======== Extract provided ========

Note: It is better for performance reasons to do one big matrix multiplication than four smaller ones

launch the special fast kernel on the GPU only once
give the GPU more work to do in parallel

class LSTMCell(Module):
    def __init__(self, ni, nh):
        self.ih = nn.Linear(ni,4*nh)
        self.hh = nn.Linear(nh,4*nh)

    def forward(self, input, state):
        h,c = state
        # One big multiplication for all the gates is better than 4 smaller ones
        gates = (self.ih(input) + self.hh(h)).chunk(4, 1)
        ingate,forgetgate,outgate = map(torch.sigmoid, gates[:3])
        cellgate = gates[3].tanh()

        c = (forgetgate*c) + (ingate*cellgate)
        h = outgate * c.tanh()
        return h, (h,c)

torch chunk

Documentation

help(torch.chunk)

Help on built-in function chunk:

chunk(...)
    chunk(input, chunks, dim=0) -> List of Tensors
    
    Attempts to split a tensor into the specified number of chunks. Each chunk is a view of
    the input tensor.
        
    .. note::
        This function may return less then the specified number of chunks!
    
    .. seealso::
    
        :func:`torch.tensor_split` a function that always returns exactly the specified number of chunks
    
    If the tensor size along the given dimesion :attr:`dim` is divisible by :attr:`chunks`,
    all returned chunks will be the same size.
    If the tensor size along the given dimension :attr:`dim` is not divisible by :attr:`chunks`,
    all returned chunks will be the same size, except the last one.
    If such division is not possible, this function may return less
    than the specified number of chunks.

========

Required action 1
Could you reproduce the listing from the line containing "Fonte: José Nestor" through the end of the listing, word for word, leaving out the pictures?

======== Given records ========

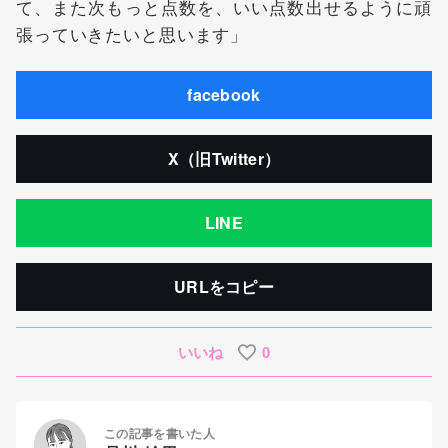
て、また次もっと点数を、いい点数出せるように頑
張っていきたいと思います」
facebook
X（旧Twitter）
LINE
URLをコピー
いいね
0
この記事を書いた人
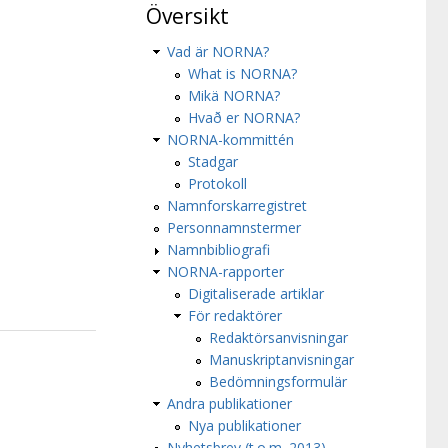
Översikt
Vad är NORNA?
What is NORNA?
Mikä NORNA?
Hvað er NORNA?
NORNA-kommittén
Stadgar
Protokoll
Namnforskarregistret
Personnamnstermer
Namnbibliografi
NORNA-rapporter
Digitaliserade artiklar
För redaktörer
Redaktörsanvisningar
Manuskriptanvisningar
Bedömningsformulär
Andra publikationer
Nya publikationer
Nyhetsbrev (t.o.m. 2013)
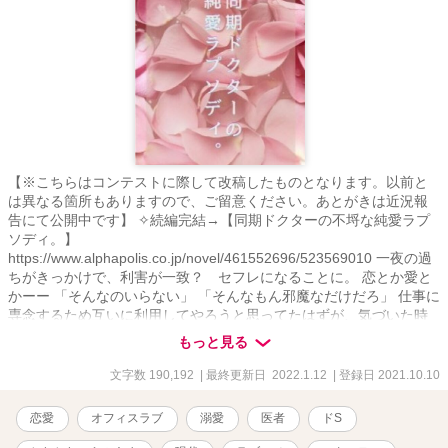
【※こちらはコンテストに際して改稿したものとなります。以前と
は異なる箇所もありますので、ご留意ください。あとがきは近況報
告にて公開中です】 ✧続編完結→【同期ドクターの不埒な純愛ラプ
ソディ。】
https://www.alphapolis.co.jp/novel/461552696/523569010 一夜の過
ちがきっかけで、利害が一致？ セフレになることに。 恋とか愛と
かーー 「そんなのいらない」 「そんなもん邪魔なだけだろ」 仕事に
専念するため互いに利用してやろうと思ってたはずが、気づいた時
には既に手遅れ？ 同期ドクターが奏でるバトル満載のラブロマンス
もっと見る
勃発!? 本気の恋を知らないカタブツ？内科医VS恋よりも腕を磨くこ
とが何より大事？な天才外科医の不埒な純愛ラプソディ。 嘘つきな
文字数 190,192
| 最終更新日 2022.1.12
| 登録日 2021.10.10
ふたりが奏でる危険な恋の行方は……？ .｡.:*･ﾟ＋.｡.:*･ﾟ＋.｡.:*･ﾟ
＋.｡.:*･ﾟ ✱高梨鈴《ﾀｶﾅｼ ﾘﾝ》27歳 初期研修を終えて一人前の医者に
恋愛
オフィスラブ
溺愛
医者
ドS
なったばかりの内科医。 ある事情で外科医になるのを諦めたことか
ら外科医を敵視している。 華やかで美麗な容姿のせいで陰ではビッ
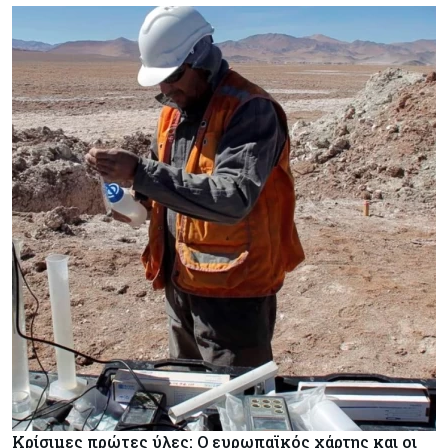
Κρίσιμες πρώτες ύλες: Ο ευρωπαϊκός χάρτης και οι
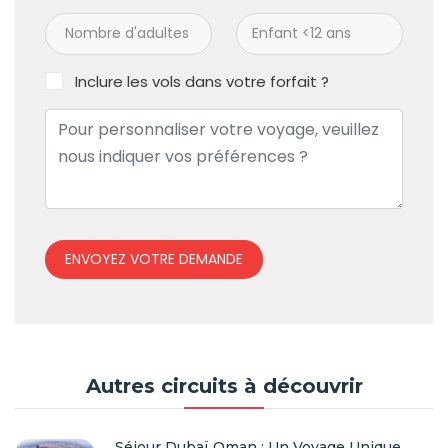
Inclure les vols dans votre forfait ?
ENVOYEZ VOTRE DEMANDE
Autres circuits à découvrir
Séjour Dubaï Oman : Un Voyage Unique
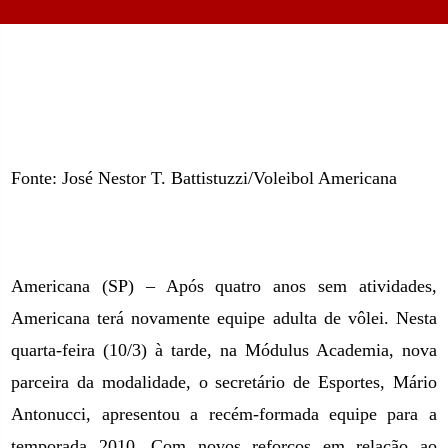
Fonte: José Nestor T. Battistuzzi/Voleibol Americana
Americana (SP) – Após quatro anos sem atividades,
Americana terá novamente equipe adulta de vôlei. Nesta
quarta-feira (10/3) à tarde, na Módulus Academia, nova
parceira da modalidade, o secretário de Esportes, Mário
Antonucci, apresentou a recém-formada equipe para a
temporada 2010. Com novos reforços em relação ao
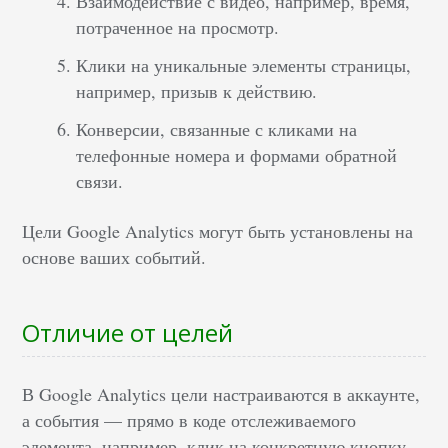
Взаимодействие с видео, например, время,
потраченное на просмотр.
Клики на уникальные элементы страницы,
например, призыв к действию.
Конверсии, связанные с кликами на
телефонные номера и формами обратной
связи.
Цели Google Analytics могут быть установлены на
основе ваших событий.
Отличие от целей
В Google Analytics цели настраиваются в аккаунте,
а события — прямо в коде отслеживаемого
элемента, например, клик на конкретную кнопку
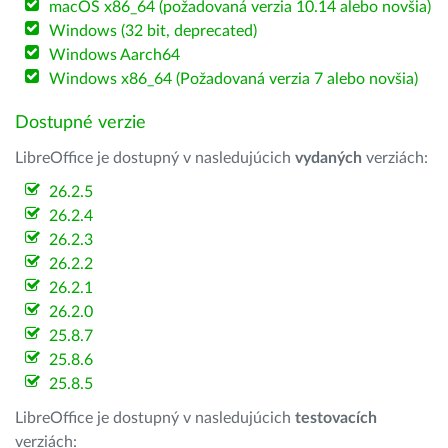
macOS x86_64 (požadovaná verzia 10.14 alebo novšia)
Windows (32 bit, deprecated)
Windows Aarch64
Windows x86_64 (Požadovaná verzia 7 alebo novšia)
Dostupné verzie
LibreOffice je dostupný v nasledujúcich
vydaných
verziách:
26.2.5
26.2.4
26.2.3
26.2.2
26.2.1
26.2.0
25.8.7
25.8.6
25.8.5
LibreOffice je dostupný v nasledujúcich
testovacích
verziách:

========

Required action 2
In the LSTM excerpt, which gate variables does the forward method assign?

Task answer 1
Fonte: José Nestor T. Battistuzzi/Voleibol Americana
Americana (SP) – Após quatro anos sem atividades,
Americana terá novamente equipe adulta de vôlei. Nesta
quarta-feira (10/3) à tarde, na Módulus Academia, nova
parceira da modalidade, o secretário de Esportes, Mário
Antonucci, apresentou a recém-formada equipe para a
temporada 2010. Com novos reforços em relação ao
Взаимодействие с видео, например, время,
потраченное на просмотр.
Клики на уникальные элементы страницы,
например, призыв к действию.
Конверсии, связанные с кликами на
телефонные номера и формами обратной
связи.
Цели Google Analytics могут быть установлены на
основе ваших событий.
Отличие от целей
В Google Analytics цели настраиваются в аккаунте,
а события — прямо в коде отслеживаемого
элемента, например, клик на конкретную кнопку
macOS x86_64 (požadovaná verzia 10.14 alebo novšia)
Windows (32 bit, deprecated)
Windows Aarch64
Windows x86_64 (Požadovaná verzia 7 alebo novšia)
Dostupné verzie
LibreOffice je dostupný v nasledujúcich
vydaných
verziách:
26.2.5
26.2.4
26.2.3
26.2.2
26.2.1
26.2.0
25.8.7
25.8.6
25.8.5
LibreOffice je dostupný v nasledujúcich
testovacích
verziách:

Task answer 2
ingate, forgetgate, outgate, cellgate